Ressam ve kendi kendini yetiştirmiş peyzaj mimarı Roberto Burle Marx’ın ülkenin en ikonik Modernist binalarından bazıları için bahçeler yapmaya başladığı 1930’lardan bu yana doğa ve yapılı mekanın entegrasyonu Brezilya mimarisini tanımladı. Burle Marx, yaklaşık 300 yıl önce Hollandalı bir idarecinin Brezilya’nın bilinen ilk bahçelerini diktiği kuzeydeki Recife kentindeki ilk kamu projelerinde, Amazon nilüfer yaprakları ve fakir bir bölge olan Caatinga’daki kaktüsleri kullanarak Avrupa merkezli elitleri utandırmıştı. ülkenin iç kısmı. Burle Marx, 1994’te, 84 yaşında ölmeden hemen önce, yeniden yabanileştirmeyle hiçbir ilgisi olmamasına rağmen, “Şehirlerini ormana geri döndürmeye çalıştığımı iddia ediyorlardı” diye anımsıyordu. Bunun yerine, belirgin bir Brezilya deyimi geliştirmek istiyordu. 1779 ile 1783 yılları arasında hastalıklı bir lagün üzerine inşa edilen, ülkenin ilk belediye bahçesi olan Rio de Janeiro’daki Passeio Público’nun İtalyan geometrilerinden başlayarak, Brezilya parkları çoğu zaman Avrupa parklarını yansıtıyordu. 18. yüzyılın sonlarındaki botanik bahçeleri, 67 yaşındaki mimar ve profesör Hugo Segawa’nın ifadesiyle, “bitkiler hakkındaki bilgisine hakim olarak dünyaya hükmetmenin bir yolu” olarak dönemin “yeşil emperyalizmini” kopyalıyordu.

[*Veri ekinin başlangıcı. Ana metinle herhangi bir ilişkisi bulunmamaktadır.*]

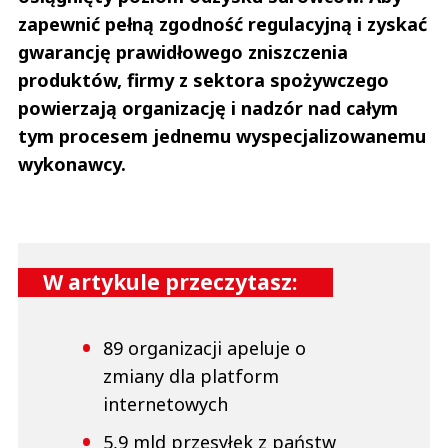
zapewnić pełną zgodność regulacyjną i zyskać
gwarancję prawidłowego zniszczenia
produktów, firmy z sektora spożywczego
powierzają organizację i nadzór nad całym
tym procesem jednemu wyspecjalizowanemu
wykonawcy.
W artykule przeczytasz:
89 organizacji apeluje o
zmiany dla platform
internetowych
5,9 mld przesyłek z państw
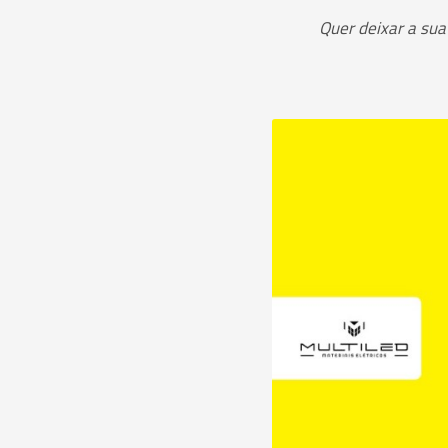
Quer deixar a sua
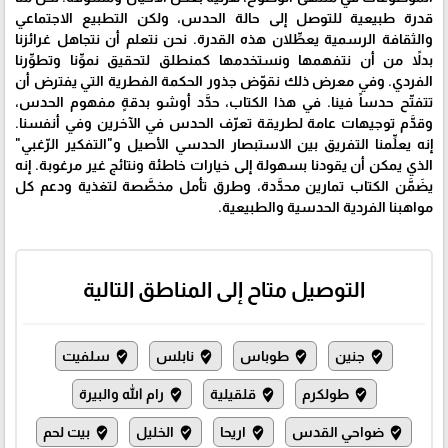
قدرة طبيعية للتوصل إلى حالة الحدس، ولكن التطبيع الاجتماعي
والثقافة الرسمية يعطِّلان هذه القدرة. نحن نتعلم أن نتجاهل غرائزنا
بدلاً من أن نتفهمها ونستخدمها كمنطلق لتحقيق نموِّنا وتطوِّرنا
الفردي. وفي معرض ذلك نقوّض جذور الحكمة الفطرية التي يفترض أن
تتفتّح حدساً فينا. في هذا الكتاب، حدَّد أوشو بدقةٍ مفهوم الحدس،
وقدَّم توجيهات عامة لطريقة تعرّف الحدس في الآخرين وفي أنفسنا.
إنه يعلِّمنا التفريق بين الاستبصار الحدسي الأصيل و"التفكير الرّغبي"
الذي يمكن أن يقودنا بسهولة إلى خيارات خاطئة ونتائج غير مرغوبة. إنه
يضَمَّن الكتاب تمارين محدَّدة، وطرق تأمل مخصَّصة لتغذية ودعم كل
مواهبنا الفردية الحدسية والطبيعية.
التوصيل متاح إلى المناطق التالية
جنين
طوباس
نابلس
سلفيت
where_to_vote
where_to_vote
where_to_vote
where_to_vote
طولكرم
قلقيلية
رام الله والبيرة
where_to_vote
where_to_vote
where_to_vote
ضواحي القدس
اريحا
الخليل
بيت لحم
where_to_vote
where_to_vote
where_to_vote
where_to_vote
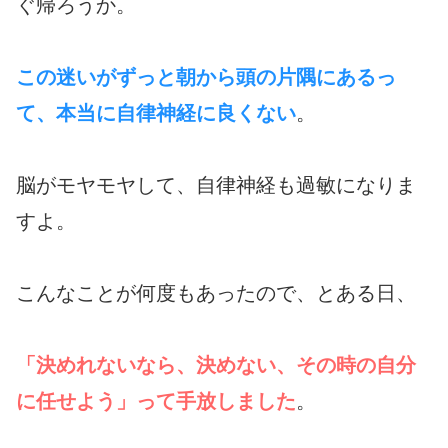
ぐ帰ろうか。
この迷いがずっと朝から頭の片隅にあるっ
て、本当に自律神経に良くない
。
脳がモヤモヤして、自律神経も過敏になりま
すよ。
こんなことが何度もあったので、とある日、
「決めれないなら、決めない、その時の自分
に任せよう」って手放しました
。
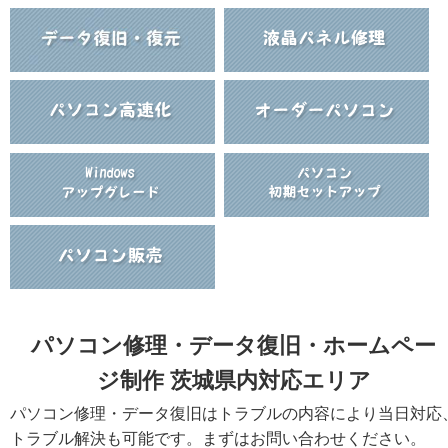
パソコン修理・データ復旧・ホームペー
ジ制作 茨城県内対応エリア
パソコン修理・データ復旧はトラブルの内容により当日対応
トラブル解決も可能です。まずはお問い合わせください。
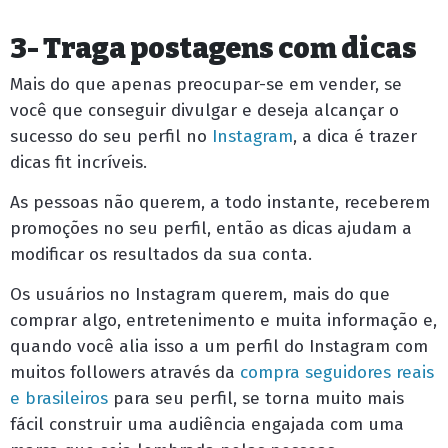
3- Traga postagens com dicas
Mais do que apenas preocupar-se em vender, se
você que conseguir divulgar e deseja alcançar o
sucesso do seu perfil no
Instagram
, a dica é trazer
dicas fit incríveis.
As pessoas não querem, a todo instante, receberem
promoções no seu perfil, então as dicas ajudam a
modificar os resultados da sua conta.
Os usuários no Instagram querem, mais do que
comprar algo, entretenimento e muita informação e,
quando você alia isso a um perfil do Instagram com
muitos followers através da
compra seguidores reais
e brasileiros
para seu perfil, se torna muito mais
fácil construir uma audiência engajada com uma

19. yüzyılın sonuna gelindiğinde, Auguste François Marie Glaziou ve onun himayesi altındaki Paul Villon gibi Fransız peyzaj mimarları, o zamanlar ülkenin başkenti olan Rio’daki bahçeleri, Londra ve Paris’in her yerinde olduğu gibi dolambaçlı yollar ve çılgınlıklarla dönüştürdüler. Kendisinden önceki Glaziou gibi, Burle Marx da yerli türleri toplamak ve tanımlamak için Brezilya’nın iç bölgelerine sık sık keşif gezilerine çıktı; ancak Fransız tasarımcı bitki örtüsünü Eski Dünya’dan alınan desenlerle yerleştirirken, Burle Marx onları – iklimlendirilmiş egzotiklerle birlikte – çevreledikleri binalardan ayrılamayan (ve onlardan daha az üretilmiş olmayan) kapsamlı, renk bloklu soyutlamalara dönüştürdü. 1991 yılında New York Modern Sanat Müzesi onun çalışmalarının retrospektif bir sergisini düzenlediğinde, kendisi dünyanın yaşayan en ünlü peyzaj mimarı olmuştu.